DATA UNDER STUDY:
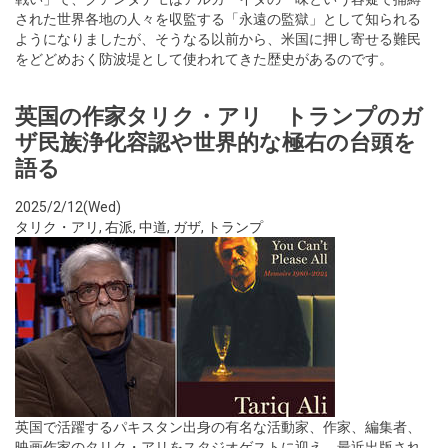
された世界各地の人々を収監する「永遠の監獄」として知られる
ようになりましたが、そうなる以前から、米国に押し寄せる難民
をどどめおく防波堤として使われてきた歴史があるのです。
英国の作家タリク・アリ トランプのガ
ザ民族浄化容認や世界的な極右の台頭を
語る
2025/2/12(Wed)
タリク・アリ
,
右派
,
中道
,
ガザ
,
トランプ
英国で活躍するパキスタン出身の有名な活動家、作家、編集者、
映画作家のタリク・アリをスタジオゲストに迎え、最近出版され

WORK TO COMPLETE: The response must contain exactly the lines from the one with "2025/2/12(Wed)" through the last line of the material above, both ends included, and no others.

WRITTEN SOLUTION:
2025/2/12(Wed)
タリク・アリ
,
右派
,
中道
,
ガザ
,
トランプ
英国で活躍するパキスタン出身の有名な活動家、作家、編集者、
映画作家のタリク・アリをスタジオゲストに迎え、最近出版され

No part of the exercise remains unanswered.